[What to produce]: Your answer should be an exact copy of all the entries, free of pictures.

[Given records]:
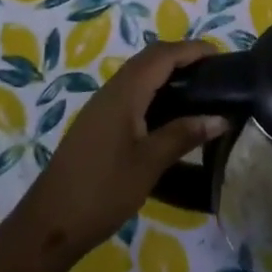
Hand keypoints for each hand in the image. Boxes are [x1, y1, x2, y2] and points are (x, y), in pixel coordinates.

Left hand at [13, 40, 226, 260]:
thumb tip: (220, 118)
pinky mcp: (97, 124)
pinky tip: (168, 112)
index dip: (192, 49)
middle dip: (181, 56)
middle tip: (213, 71)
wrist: (50, 222)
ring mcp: (101, 107)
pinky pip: (130, 92)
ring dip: (166, 71)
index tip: (221, 55)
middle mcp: (111, 91)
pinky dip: (154, 89)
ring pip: (138, 75)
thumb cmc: (102, 190)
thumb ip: (183, 135)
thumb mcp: (149, 164)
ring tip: (198, 88)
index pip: (162, 56)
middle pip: (149, 59)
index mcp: (124, 93)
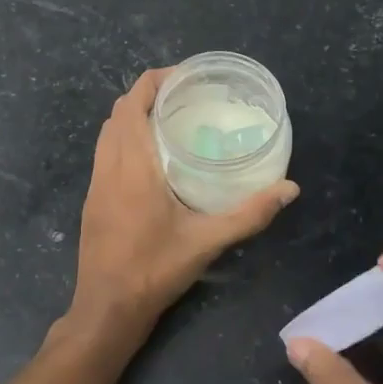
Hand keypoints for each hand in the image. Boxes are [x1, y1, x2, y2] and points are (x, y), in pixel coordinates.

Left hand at [72, 69, 298, 331]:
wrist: (107, 308)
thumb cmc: (155, 270)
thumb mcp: (207, 241)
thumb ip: (250, 213)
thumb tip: (290, 188)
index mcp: (132, 166)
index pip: (133, 103)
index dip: (155, 80)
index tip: (186, 75)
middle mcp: (108, 166)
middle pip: (118, 112)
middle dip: (147, 94)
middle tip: (186, 96)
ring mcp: (96, 183)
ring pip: (108, 132)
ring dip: (133, 116)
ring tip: (171, 120)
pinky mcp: (93, 200)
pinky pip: (105, 152)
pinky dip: (124, 138)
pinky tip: (152, 158)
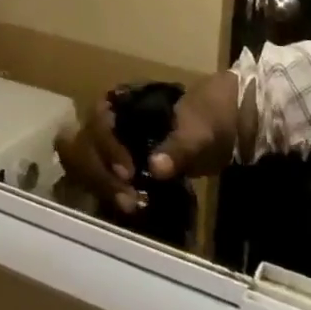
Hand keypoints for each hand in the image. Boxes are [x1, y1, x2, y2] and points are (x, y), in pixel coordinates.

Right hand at [55, 73, 241, 212]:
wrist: (225, 126)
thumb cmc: (206, 118)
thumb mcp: (197, 129)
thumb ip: (178, 147)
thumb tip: (156, 168)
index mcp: (122, 102)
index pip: (98, 121)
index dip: (107, 146)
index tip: (128, 173)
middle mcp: (109, 122)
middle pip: (84, 144)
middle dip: (99, 173)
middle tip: (127, 199)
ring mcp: (113, 145)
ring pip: (87, 162)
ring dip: (101, 185)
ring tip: (129, 206)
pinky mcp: (121, 166)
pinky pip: (102, 178)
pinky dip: (109, 192)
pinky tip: (128, 207)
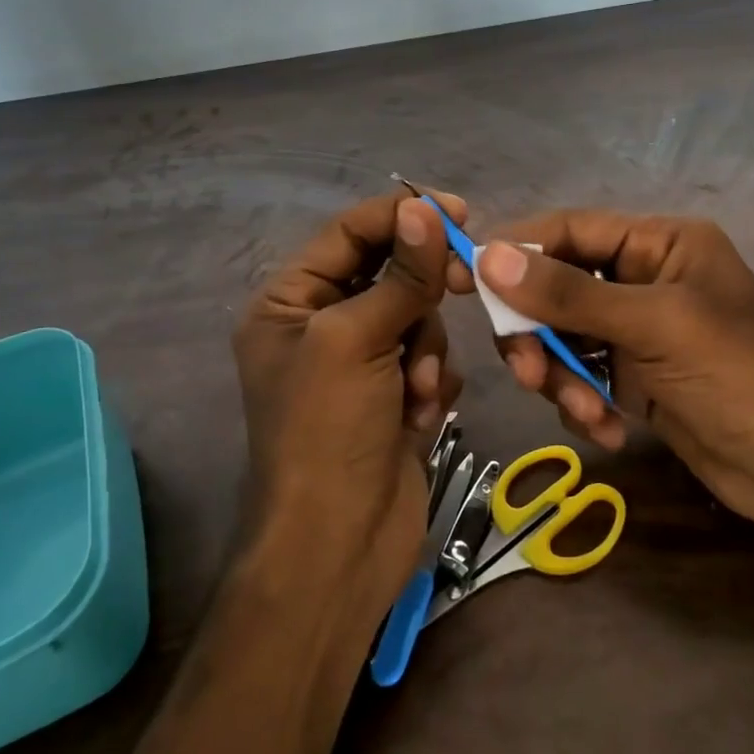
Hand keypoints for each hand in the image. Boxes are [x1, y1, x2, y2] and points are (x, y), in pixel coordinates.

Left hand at [232, 191, 465, 603]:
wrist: (339, 546)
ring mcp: (359, 364)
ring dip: (425, 351)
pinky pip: (428, 360)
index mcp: (290, 302)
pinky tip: (420, 416)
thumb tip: (424, 207)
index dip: (400, 216)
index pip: (349, 234)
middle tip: (464, 282)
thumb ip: (400, 274)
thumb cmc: (328, 432)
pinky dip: (431, 382)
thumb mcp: (356, 341)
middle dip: (421, 291)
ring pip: (416, 317)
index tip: (457, 210)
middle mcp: (321, 326)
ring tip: (416, 392)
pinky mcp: (392, 396)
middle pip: (388, 272)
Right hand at [454, 210, 753, 533]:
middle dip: (538, 333)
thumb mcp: (653, 325)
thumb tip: (488, 256)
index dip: (514, 250)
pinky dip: (584, 405)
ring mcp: (638, 333)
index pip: (568, 230)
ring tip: (588, 413)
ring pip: (563, 339)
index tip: (462, 279)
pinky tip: (610, 431)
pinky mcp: (636, 380)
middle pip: (556, 289)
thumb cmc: (739, 375)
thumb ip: (568, 293)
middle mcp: (643, 279)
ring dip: (562, 378)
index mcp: (658, 244)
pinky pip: (583, 379)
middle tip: (528, 373)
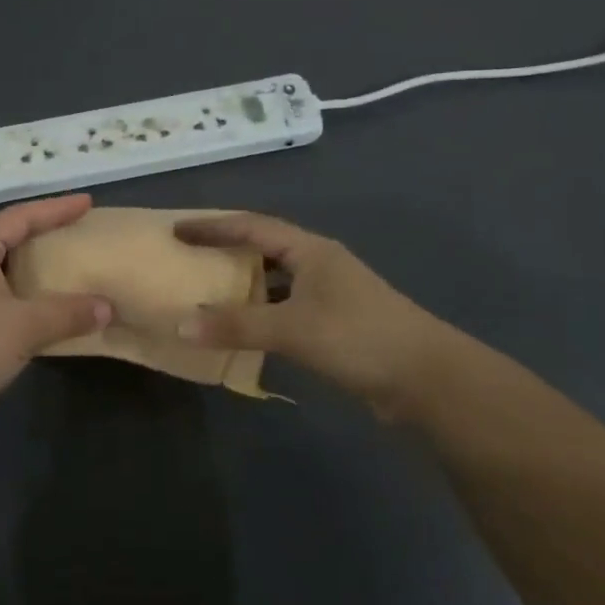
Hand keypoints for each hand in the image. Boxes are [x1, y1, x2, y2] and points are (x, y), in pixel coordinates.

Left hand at [0, 194, 111, 417]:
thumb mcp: (25, 327)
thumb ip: (68, 312)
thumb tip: (106, 307)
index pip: (21, 216)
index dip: (55, 209)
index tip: (86, 202)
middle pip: (4, 233)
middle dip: (39, 229)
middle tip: (73, 228)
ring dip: (25, 259)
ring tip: (55, 260)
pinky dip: (13, 282)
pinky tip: (28, 299)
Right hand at [174, 212, 454, 413]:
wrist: (427, 378)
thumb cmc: (358, 337)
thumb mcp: (292, 328)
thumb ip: (237, 325)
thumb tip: (181, 324)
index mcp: (310, 250)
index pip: (251, 227)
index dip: (213, 226)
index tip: (177, 230)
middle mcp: (319, 264)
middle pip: (264, 248)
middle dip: (226, 250)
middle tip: (189, 257)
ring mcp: (331, 293)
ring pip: (276, 279)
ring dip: (244, 283)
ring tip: (207, 290)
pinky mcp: (336, 322)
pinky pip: (286, 307)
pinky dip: (261, 312)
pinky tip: (244, 329)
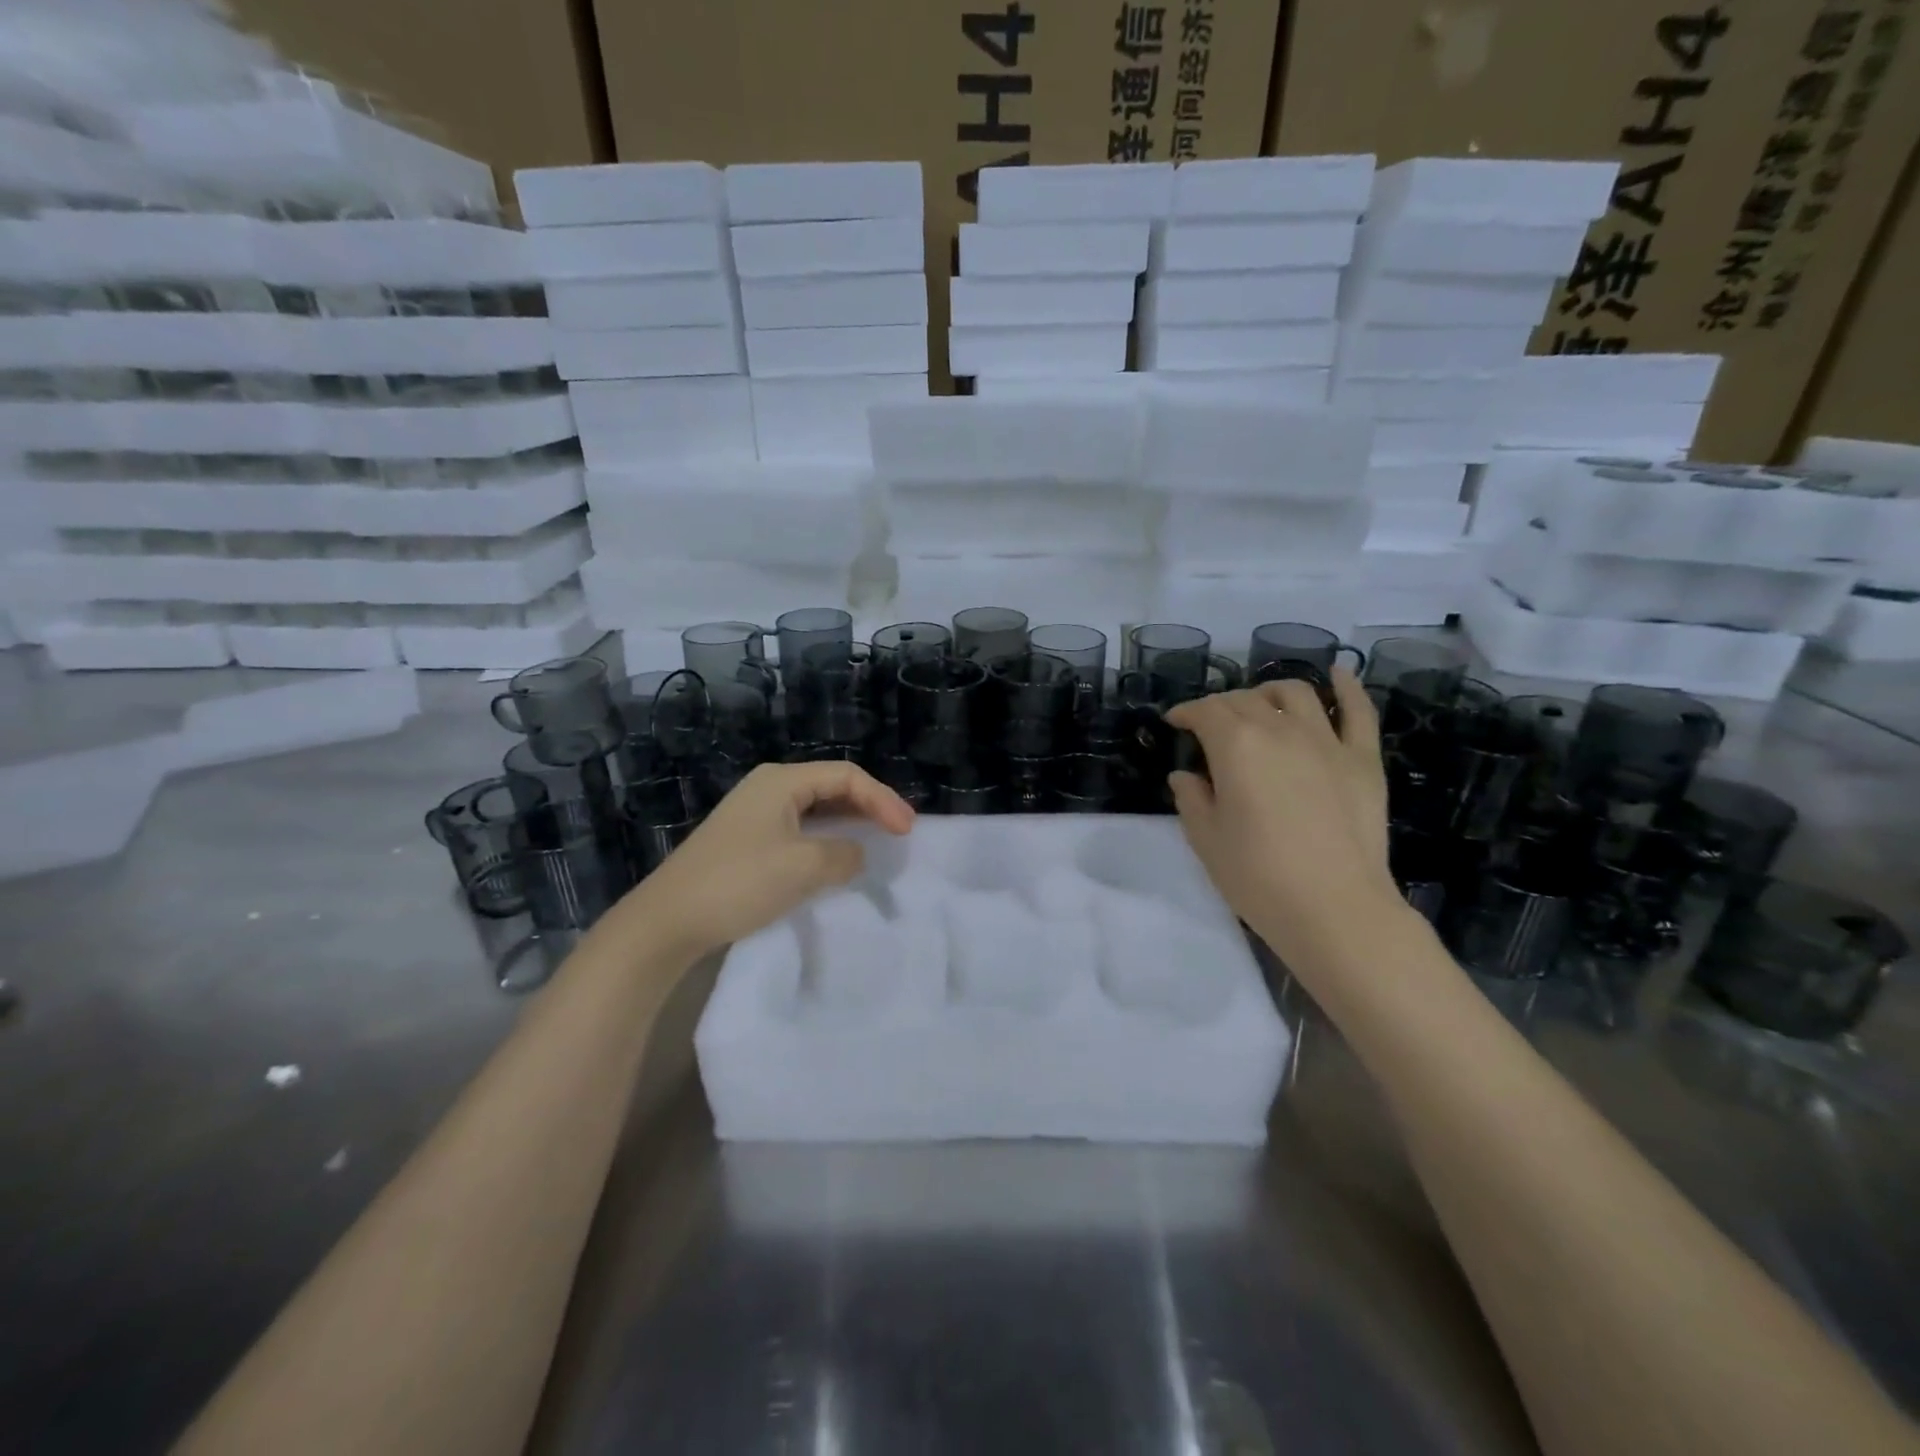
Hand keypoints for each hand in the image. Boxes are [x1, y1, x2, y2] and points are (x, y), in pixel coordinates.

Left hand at [621, 762, 915, 959]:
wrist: (668, 920)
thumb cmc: (739, 883)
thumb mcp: (804, 867)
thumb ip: (844, 854)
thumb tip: (854, 853)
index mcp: (782, 781)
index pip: (846, 776)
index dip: (882, 799)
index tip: (907, 831)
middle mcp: (768, 787)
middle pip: (832, 786)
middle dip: (869, 806)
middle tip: (899, 831)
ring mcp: (754, 813)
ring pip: (816, 808)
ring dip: (848, 822)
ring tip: (876, 840)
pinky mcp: (747, 839)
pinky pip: (799, 828)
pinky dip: (826, 838)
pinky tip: (835, 857)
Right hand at [1165, 670, 1399, 966]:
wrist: (1335, 909)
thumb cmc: (1258, 876)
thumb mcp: (1206, 840)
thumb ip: (1191, 798)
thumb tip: (1186, 775)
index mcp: (1236, 745)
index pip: (1205, 712)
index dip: (1186, 712)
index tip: (1174, 722)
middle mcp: (1280, 729)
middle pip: (1245, 700)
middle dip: (1221, 706)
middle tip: (1210, 725)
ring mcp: (1327, 741)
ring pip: (1295, 694)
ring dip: (1269, 691)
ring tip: (1260, 703)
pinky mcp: (1363, 759)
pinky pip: (1358, 711)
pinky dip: (1347, 687)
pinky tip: (1338, 674)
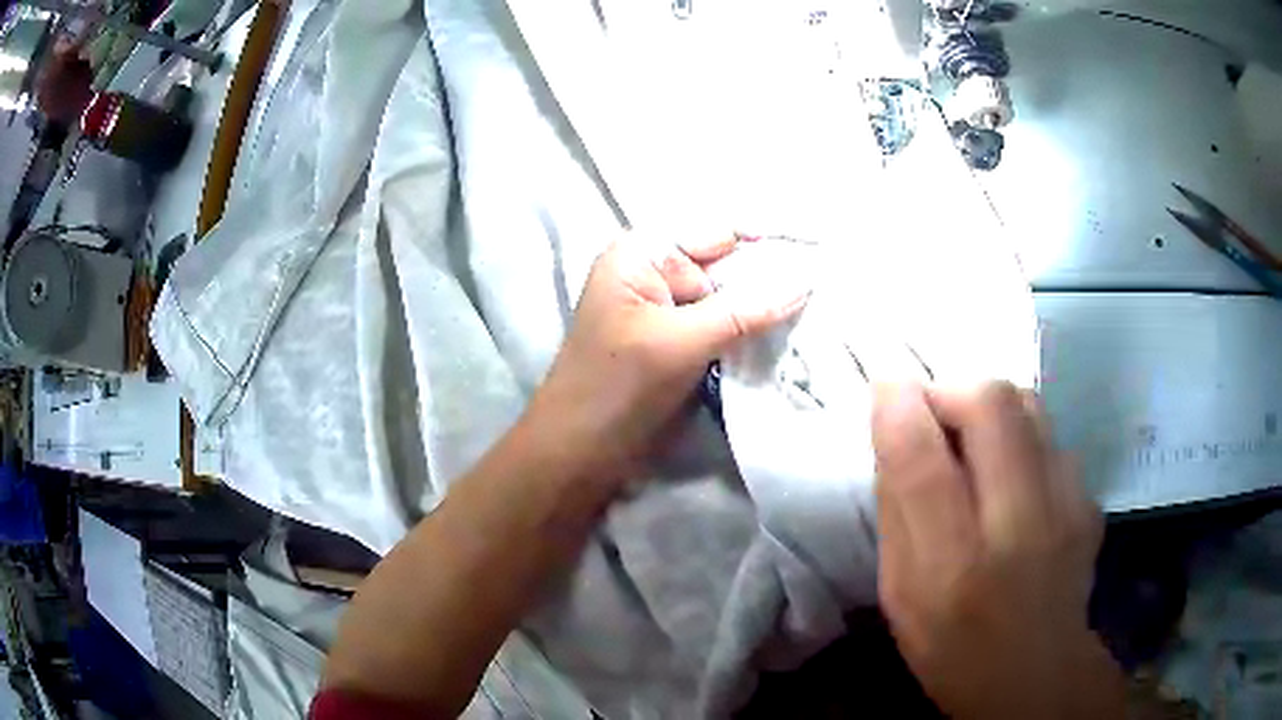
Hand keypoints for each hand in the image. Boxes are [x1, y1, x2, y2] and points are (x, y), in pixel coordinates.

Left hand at [526, 233, 808, 482]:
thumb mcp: (680, 342)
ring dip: (766, 309)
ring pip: (729, 299)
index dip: (767, 239)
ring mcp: (668, 310)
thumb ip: (745, 311)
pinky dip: (751, 333)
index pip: (716, 232)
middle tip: (827, 285)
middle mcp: (656, 273)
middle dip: (772, 277)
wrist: (580, 453)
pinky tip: (787, 336)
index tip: (819, 246)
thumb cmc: (616, 387)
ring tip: (817, 311)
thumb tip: (805, 281)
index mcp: (642, 254)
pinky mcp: (679, 344)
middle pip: (727, 264)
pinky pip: (724, 328)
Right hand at [872, 382, 1125, 718]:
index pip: (922, 460)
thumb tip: (895, 427)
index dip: (898, 405)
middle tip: (931, 412)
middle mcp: (1019, 526)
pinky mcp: (1089, 499)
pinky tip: (1011, 472)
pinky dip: (1021, 435)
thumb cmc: (951, 646)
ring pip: (1028, 405)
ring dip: (988, 405)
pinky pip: (1050, 435)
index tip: (885, 385)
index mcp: (953, 566)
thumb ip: (897, 509)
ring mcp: (1066, 506)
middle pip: (990, 404)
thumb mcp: (900, 592)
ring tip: (970, 436)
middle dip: (950, 388)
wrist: (1037, 675)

[Solution for this exercise]:
Hand keypoints for each hand in the image. Boxes are [x1, y1, x2, y2] and points are (x, y), in pixel coordinates.

Left hand at [13, 40, 226, 260]:
thumb tip: (220, 118)
pinky mcp: (97, 124)
pinky tip: (168, 112)
index dip: (192, 49)
middle dip: (181, 56)
middle tip: (213, 71)
wrist: (50, 222)
ring mcp: (101, 107)
pinky pip: (130, 92)
ring dip: (166, 71)
index tip: (221, 55)
middle mcp: (111, 91)
pinky dip: (154, 89)
ring pip: (138, 75)
thumb cmc: (102, 190)
thumb ip: (183, 135)
thumb mcp: (149, 164)
ring tip: (198, 88)
index pip: (162, 56)
middle pip: (149, 59)
index mcp: (124, 93)
Hand keypoints for each hand in the image. Boxes are [x1, y1, x2, y2] and points are (x, y), in pixel coordinates.

Left hand at [72, 69, 298, 331]:
wrist: (107, 308)
thumb cmc: (155, 270)
thumb mcp: (207, 241)
thumb ip: (250, 213)
thumb tip: (290, 188)
index mcp: (132, 166)
index pip: (133, 103)
index dip: (155, 80)
index tip: (186, 75)
middle mcp: (108, 166)
middle pip: (118, 112)
middle dip: (147, 94)
middle tip: (186, 96)
ring mcp: (96, 183)
ring pip: (108, 132)
ring dip: (133, 116)
ring tip: (171, 120)
pinky mcp: (93, 200)
pinky pip: (105, 152)
pinky dip: (124, 138)
pinky tip: (152, 158)
Hand keypoints for each hand in the image. Boxes are [x1, y1, x2, y2] and points are (x, y), in pixel coordinates.

Right hand at [55, 73, 241, 212]:
wrist: (225, 126)
thumb cmc: (206, 118)
thumb mcp: (197, 129)
thumb ip: (178, 147)
thumb tip: (156, 168)
index mcp: (122, 102)
index pip: (98, 121)
index dip: (107, 146)
index tip: (128, 173)
middle mcp: (109, 122)
middle pip: (84, 144)
middle dip: (99, 173)
middle tip: (127, 199)
ring mcp: (113, 145)
ring pip: (87, 162)
ring dip: (101, 185)
ring tip: (129, 206)
pinky mcp: (121, 166)
pinky pip: (102, 178)
pinky dip: (109, 192)
pinky tip: (128, 207)
Hand keypoints for each hand in the image. Boxes are [x1, y1, x2, y2] and points are (x, y), in pixel coordinates.

Left hand at [232, 191, 465, 603]:
wrist: (339, 546)
ring mcp: (359, 364)
ring dip: (425, 351)
pinky pip: (428, 360)
index mcp: (290, 302)
pinky tip: (420, 416)
thumb tip: (424, 207)
index dip: (400, 216)
index pip: (349, 234)
middle tip: (464, 282)
thumb ip: (400, 274)
thumb cmc: (328, 432)
pinky dip: (431, 382)
thumb mcp: (356, 341)
middle dip: (421, 291)
ring pip: (416, 317)
index tip: (457, 210)
middle mcp: (321, 326)
ring tip: (416, 392)
pinky mcp: (392, 396)
middle pip: (388, 272)
Right hand at [454, 210, 753, 533]:
middle dip: (538, 333)
thumb mcp: (653, 325)
thumb tip: (488, 256)
index dip: (514, 250)
pinky dip: (584, 405)
ring mcp: (638, 333)
index pip: (568, 230)
ring tip: (588, 413)
ring pip: (563, 339)
index tip: (462, 279)
pinky tip: (610, 431)
pinky mcp: (636, 380)
middle pip: (556, 289)
thumb cmc: (739, 375)
thumb ip: (568, 293)
middle mcp: (643, 279)
ring dip: (562, 378)
index mcp: (658, 244)
pinky pip: (583, 379)
middle tip: (528, 373)
Hand keypoints for each hand in the image. Boxes are [x1, y1, x2, y2] and points are (x, y), in pixel coordinates.

Left hand at [0, 194, 111, 417]:
thumb mcp: (25, 327)
thumb ip: (68, 312)
thumb tip: (106, 307)
index pip: (21, 216)
index dip: (55, 209)
index tip: (86, 202)
middle pip: (4, 233)
middle dip: (39, 229)
middle tip: (73, 228)
ring dip: (25, 259)
ring tip: (55, 260)
pinky dip: (13, 282)
pinky tip: (28, 299)
Right hand at [174, 212, 454, 413]:
wrist: (427, 378)
thumb cmc: (358, 337)
thumb mcp: (292, 328)
thumb ip: (237, 325)
thumb tip: (181, 324)
index mcp: (310, 250)
index pip: (251, 227)
index dip: (213, 226)
index tip: (177, 230)
middle mcp: (319, 264)
middle pip: (264, 248)
middle dip: (226, 250)
middle tip: (189, 257)
ring mcp: (331, 293)
ring pip: (276, 279)
ring dip: (244, 283)
ring tip: (207, 290)
pinky mcp: (336, 322)
pinky pip: (286, 307)
pinky dip: (261, 312)
pinky tip: (244, 329)
Hand keypoints for each hand in the image. Boxes are [x1, y1, x2, y2] and points are (x, y), in pixel coordinates.

Left hand at [621, 762, 915, 959]:
wrist: (668, 920)
thumb cmc: (739, 883)
thumb mcp: (804, 867)
thumb ip: (844, 854)
thumb tip: (854, 853)
index mcp: (782, 781)
index pip: (846, 776)
index dip: (882, 799)
index tip: (907, 831)
middle mcp: (768, 787)
middle pip: (832, 786)
middle dip: (869, 806)
middle tip: (899, 831)
ring mcp: (754, 813)
ring pip: (816, 808)
ring dip: (848, 822)
ring tip: (876, 840)
pinky mcp: (747, 839)
pinky pip: (799, 828)
pinky dip: (826, 838)
pinky tip: (835, 857)
Right hand at [1165, 670, 1399, 966]:
wrist: (1335, 909)
thumb cmc: (1258, 876)
thumb mcp: (1206, 840)
thumb ip: (1191, 798)
thumb tip: (1186, 775)
index mcp: (1236, 745)
index pip: (1205, 712)
index dip: (1186, 712)
index tip: (1174, 722)
middle mcp: (1280, 729)
middle pip: (1245, 700)
middle dip: (1221, 706)
middle tip: (1210, 725)
ring mcp: (1327, 741)
ring pip: (1295, 694)
ring dip: (1269, 691)
ring tip: (1260, 703)
pinky mcp: (1363, 759)
pinky pip: (1358, 711)
pinky dip: (1347, 687)
pinky tip: (1338, 674)
Hand keypoints for each hand in the image. Boxes are [x1, y1, x2, y2] and points are (x, y), in pixel coordinates.

Left hand at [526, 233, 808, 482]:
thumb mcp: (680, 342)
ring dip: (766, 309)
ring pip: (729, 299)
index dip: (767, 239)
ring mcp: (668, 310)
thumb ip: (745, 311)
pinky dip: (751, 333)
index pip: (716, 232)
middle tip: (827, 285)
middle mcp: (656, 273)
middle dip: (772, 277)
wrist: (580, 453)
pinky tip: (787, 336)
index tip: (819, 246)
thumb cmc: (616, 387)
ring tip: (817, 311)
thumb tip: (805, 281)
index mcp: (642, 254)
pinky mcp: (679, 344)
middle pip: (727, 264)
pinky pip: (724, 328)
Right hand at [872, 382, 1125, 718]:
index pip: (922, 460)
thumb tip: (895, 427)
index dip: (898, 405)
middle tip: (931, 412)
middle mcp: (1019, 526)
pinky mcp: (1089, 499)
pinky tip: (1011, 472)
pinky dip: (1021, 435)
thumb cmc: (951, 646)
ring pip: (1028, 405)
ring dip: (988, 405)
pinky pip: (1050, 435)
index tip: (885, 385)
index mcp: (953, 566)
thumb ip: (897, 509)
ring mcp: (1066, 506)
middle pip: (990, 404)
thumb mcp: (900, 592)
ring tip: (970, 436)
middle dip: (950, 388)
wrist: (1037, 675)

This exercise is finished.